Original listing text, shown exactly as published by the company.
What You’ll Do
BMS / Controls Architecture & Integration
- Architect and manage BMS integration across colocation and Lambda-owned facilities, covering chillers, CRAHs, CDUs (Coolant Distribution Units), cooling towers, UPS systems, PDUs, and automatic transfer switches.
- Define standards for BMS point lists, naming conventions, control sequences, and integration protocols (BACnet, Modbus, SNMP, OPC-UA, RESTful APIs).
- Oversee commissioning and acceptance testing of new BMS deployments and CDU/TCS loop integrations for next-generation liquid-cooled GPU rack systems.
- Collaborate with colocation partners (Equinix, Digital Realty, and others) to ensure telemetry data flows from provider BMS/EPMS into Lambda's monitoring stack.
DCIM & Telemetry Platform Management
- Own the DCIM platform strategy and roadmap — evaluating, selecting, and implementing tooling for asset management, capacity planning, environmental monitoring, and power chain visibility.
- Develop and maintain real-time dashboards for PUE, thermal performance, stranded capacity, and cooling system efficiency across all Lambda sites.

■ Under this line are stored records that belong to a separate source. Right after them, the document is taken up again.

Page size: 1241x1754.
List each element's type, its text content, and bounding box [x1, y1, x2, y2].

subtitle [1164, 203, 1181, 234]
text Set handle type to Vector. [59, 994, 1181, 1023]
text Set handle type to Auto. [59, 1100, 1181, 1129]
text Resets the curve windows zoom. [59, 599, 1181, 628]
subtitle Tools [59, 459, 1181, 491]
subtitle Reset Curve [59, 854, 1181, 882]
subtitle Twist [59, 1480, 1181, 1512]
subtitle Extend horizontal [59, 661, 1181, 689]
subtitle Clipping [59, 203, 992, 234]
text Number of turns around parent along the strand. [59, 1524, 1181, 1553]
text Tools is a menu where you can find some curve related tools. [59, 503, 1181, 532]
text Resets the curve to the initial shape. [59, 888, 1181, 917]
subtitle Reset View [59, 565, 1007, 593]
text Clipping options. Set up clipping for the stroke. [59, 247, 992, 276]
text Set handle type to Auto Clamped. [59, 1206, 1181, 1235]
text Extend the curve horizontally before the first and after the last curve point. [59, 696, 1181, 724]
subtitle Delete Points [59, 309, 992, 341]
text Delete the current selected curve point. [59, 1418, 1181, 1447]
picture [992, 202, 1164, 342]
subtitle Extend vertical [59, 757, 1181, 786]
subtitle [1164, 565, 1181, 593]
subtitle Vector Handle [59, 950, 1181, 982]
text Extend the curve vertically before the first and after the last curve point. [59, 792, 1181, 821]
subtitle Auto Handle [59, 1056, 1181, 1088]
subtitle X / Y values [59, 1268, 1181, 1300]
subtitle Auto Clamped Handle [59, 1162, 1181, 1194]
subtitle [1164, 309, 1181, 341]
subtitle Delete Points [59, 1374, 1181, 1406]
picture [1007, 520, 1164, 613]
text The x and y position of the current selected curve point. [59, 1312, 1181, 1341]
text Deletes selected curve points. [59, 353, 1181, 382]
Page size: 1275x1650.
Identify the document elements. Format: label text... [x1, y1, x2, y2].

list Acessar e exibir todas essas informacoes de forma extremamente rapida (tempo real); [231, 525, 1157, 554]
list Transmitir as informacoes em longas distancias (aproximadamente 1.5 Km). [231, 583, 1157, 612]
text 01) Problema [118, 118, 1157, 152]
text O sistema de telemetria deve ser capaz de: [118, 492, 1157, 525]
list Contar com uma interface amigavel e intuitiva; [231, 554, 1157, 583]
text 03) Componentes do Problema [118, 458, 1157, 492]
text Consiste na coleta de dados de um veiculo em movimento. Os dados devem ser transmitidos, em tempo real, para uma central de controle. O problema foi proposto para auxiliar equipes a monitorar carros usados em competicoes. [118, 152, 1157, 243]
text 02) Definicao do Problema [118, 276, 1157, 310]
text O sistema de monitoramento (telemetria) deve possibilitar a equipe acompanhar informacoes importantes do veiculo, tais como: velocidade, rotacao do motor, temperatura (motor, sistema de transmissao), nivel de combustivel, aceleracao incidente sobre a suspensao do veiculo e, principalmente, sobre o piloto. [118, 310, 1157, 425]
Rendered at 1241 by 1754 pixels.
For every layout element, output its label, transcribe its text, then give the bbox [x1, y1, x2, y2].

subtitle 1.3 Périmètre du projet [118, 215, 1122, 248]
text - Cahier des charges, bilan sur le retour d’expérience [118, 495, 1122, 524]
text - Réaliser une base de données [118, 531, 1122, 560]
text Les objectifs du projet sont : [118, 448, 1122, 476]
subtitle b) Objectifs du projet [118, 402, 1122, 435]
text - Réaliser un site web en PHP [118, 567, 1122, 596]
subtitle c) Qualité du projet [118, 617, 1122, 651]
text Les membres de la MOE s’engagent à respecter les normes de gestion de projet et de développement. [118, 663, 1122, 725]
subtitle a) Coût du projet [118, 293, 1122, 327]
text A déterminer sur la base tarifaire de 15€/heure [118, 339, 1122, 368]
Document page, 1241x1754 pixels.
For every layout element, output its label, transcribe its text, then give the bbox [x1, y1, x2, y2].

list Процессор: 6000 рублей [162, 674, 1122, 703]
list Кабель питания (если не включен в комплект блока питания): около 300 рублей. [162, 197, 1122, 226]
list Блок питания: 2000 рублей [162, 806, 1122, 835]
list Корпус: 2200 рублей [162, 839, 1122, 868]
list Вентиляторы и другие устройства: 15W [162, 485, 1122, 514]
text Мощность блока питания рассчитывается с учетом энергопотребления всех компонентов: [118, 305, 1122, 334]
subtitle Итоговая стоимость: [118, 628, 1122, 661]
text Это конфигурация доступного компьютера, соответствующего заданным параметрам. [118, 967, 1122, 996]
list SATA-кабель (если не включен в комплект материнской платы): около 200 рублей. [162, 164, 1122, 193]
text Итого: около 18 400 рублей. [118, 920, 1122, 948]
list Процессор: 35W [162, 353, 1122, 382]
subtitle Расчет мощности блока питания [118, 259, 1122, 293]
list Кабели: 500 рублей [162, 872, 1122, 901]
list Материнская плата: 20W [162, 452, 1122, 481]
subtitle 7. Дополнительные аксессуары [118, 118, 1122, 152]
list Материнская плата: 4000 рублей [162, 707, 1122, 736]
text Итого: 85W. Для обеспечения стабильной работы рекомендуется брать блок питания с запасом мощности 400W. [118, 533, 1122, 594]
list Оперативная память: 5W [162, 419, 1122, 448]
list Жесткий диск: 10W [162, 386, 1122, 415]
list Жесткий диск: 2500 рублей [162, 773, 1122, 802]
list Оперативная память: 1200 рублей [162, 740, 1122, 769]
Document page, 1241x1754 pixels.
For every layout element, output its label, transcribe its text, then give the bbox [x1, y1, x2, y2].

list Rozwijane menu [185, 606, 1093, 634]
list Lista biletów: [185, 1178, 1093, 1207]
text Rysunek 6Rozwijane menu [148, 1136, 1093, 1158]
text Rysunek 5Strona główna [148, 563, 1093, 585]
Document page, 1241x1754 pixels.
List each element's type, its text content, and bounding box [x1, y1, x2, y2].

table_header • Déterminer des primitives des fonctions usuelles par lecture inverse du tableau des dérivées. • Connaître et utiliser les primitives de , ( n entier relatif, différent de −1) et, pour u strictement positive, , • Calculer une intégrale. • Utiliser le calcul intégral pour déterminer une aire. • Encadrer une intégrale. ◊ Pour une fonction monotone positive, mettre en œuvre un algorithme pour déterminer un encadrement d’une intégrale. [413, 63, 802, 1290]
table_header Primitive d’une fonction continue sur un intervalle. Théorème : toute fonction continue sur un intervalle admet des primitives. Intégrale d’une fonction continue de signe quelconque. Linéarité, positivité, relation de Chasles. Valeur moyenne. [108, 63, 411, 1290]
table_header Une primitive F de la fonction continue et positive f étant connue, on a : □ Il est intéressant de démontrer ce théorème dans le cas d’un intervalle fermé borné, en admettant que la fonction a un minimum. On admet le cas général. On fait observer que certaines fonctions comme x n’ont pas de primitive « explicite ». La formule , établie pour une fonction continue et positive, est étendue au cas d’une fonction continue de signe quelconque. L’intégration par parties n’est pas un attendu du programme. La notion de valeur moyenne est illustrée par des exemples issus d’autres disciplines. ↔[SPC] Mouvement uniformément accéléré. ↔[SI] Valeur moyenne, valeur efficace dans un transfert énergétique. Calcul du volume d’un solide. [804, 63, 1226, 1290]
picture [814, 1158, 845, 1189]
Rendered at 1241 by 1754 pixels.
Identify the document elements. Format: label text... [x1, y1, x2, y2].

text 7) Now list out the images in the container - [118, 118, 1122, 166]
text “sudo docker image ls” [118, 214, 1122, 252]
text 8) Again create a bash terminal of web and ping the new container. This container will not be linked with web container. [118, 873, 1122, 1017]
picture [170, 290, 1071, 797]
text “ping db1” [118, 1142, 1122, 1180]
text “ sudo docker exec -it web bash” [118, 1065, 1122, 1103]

- Build and maintain telemetry pipelines ingesting data from BMS, PDUs, in-rack sensors, CDUs, and network devices into centralized monitoring and alerting platforms (e.g., Prometheus, Grafana, InfluxDB, or equivalent).
- Define alarm thresholds and escalation workflows for critical facility events including high coolant temperatures, CDU inlet/outlet anomalies, leak detection, and power exceedances.
Liquid Cooling Controls & High-Density Operations
- Develop control strategies and setpoint frameworks for TCS (Thermal Control System) loops supporting direct liquid cooling at densities of 220–380 kW per rack.
- Evaluate and qualify CDU vendors on controls integration capabilities, telemetry exposure, and remote management interfaces.
- Define and enforce operational procedures for CDU commissioning, setpoint changes, loop pressure management, and fluid quality monitoring.
- Support design and construction coordination for liquid cooling infrastructure in new data center buildouts, ensuring BMS and controls readiness at Day 1.
Operational Reliability & Incident Response
- Establish and maintain facility event management processes, including on-call response protocols for facility telemetry anomalies.
- Lead root cause analysis for facility system failures and implement corrective actions to prevent recurrence.
- Partner with the data center operations team to maintain and refine emergency response runbooks tied to BMS alerts and automated controls.
- Drive continuous improvement in MTTR for facility-related events through better telemetry coverage and automated remediation.
Vendor & Stakeholder Management
- Manage BMS integrators, DCIM vendors, and control subcontractors - from RFP through design, installation, commissioning, and ongoing support.
- Serve as the primary technical interface with colocation providers on all BMS/EPMS integration topics.
- Collaborate with Lambda's infrastructure engineering, construction, and procurement teams to align controls requirements with facility buildout timelines.
- Support due diligence and technical evaluation for new colocation sites and modular data center deployments from a telemetry and controls readiness perspective
You
Required Experience
- 7+ years of experience in data center infrastructure engineering, with at least 4 years focused on BMS, DCIM, or controls systems in a hyperscale, colocation, or AI/HPC environment.
- Hands-on experience designing and integrating BMS for mission-critical facilities including UPS, PDU, CRAH/CRAC, chiller plant, cooling tower, and liquid cooling (CDU/in-row) systems.
- Strong working knowledge of industrial control protocols: BACnet IP/MS-TP, Modbus TCP/RTU, SNMP, DNP3, and modern API-based integrations.
- Demonstrated experience with DCIM platforms (Nlyte, Sunbird, Vertiv TRELLIS, or equivalent) including deployment, configuration, and ongoing administration.
- Experience with real-time telemetry stacks (Prometheus, InfluxDB, Grafana, or similar) applied to infrastructure monitoring use cases.
- Strong understanding of data center power and cooling systems, including PUE optimization, thermal management, and redundancy architectures (2N, N+1).
Preferred Qualifications
- Direct experience with direct liquid cooling (DLC) systems, CDU controls integration, and TCS loop management for high-density AI GPU deployments (100+ kW per rack).
- Familiarity with OCP (Open Compute Project) hardware and telemetry standards.
- Experience working with major colocation providers (Equinix, Digital Realty, CyrusOne, etc.) on BMS/EPMS integration and data sharing agreements.
- Exposure to modular or edge data center deployments and associated controls considerations.
- Background in scripting and automation (Python, Ansible, Terraform) applied to infrastructure management workflows.
- Experience operating data centers at international scale, including Asia-Pacific or Southeast Asian markets.
- Relevant certifications: CDCP, CDCE, ETA Data Center Specialist, or vendor-specific BMS/controls certifications.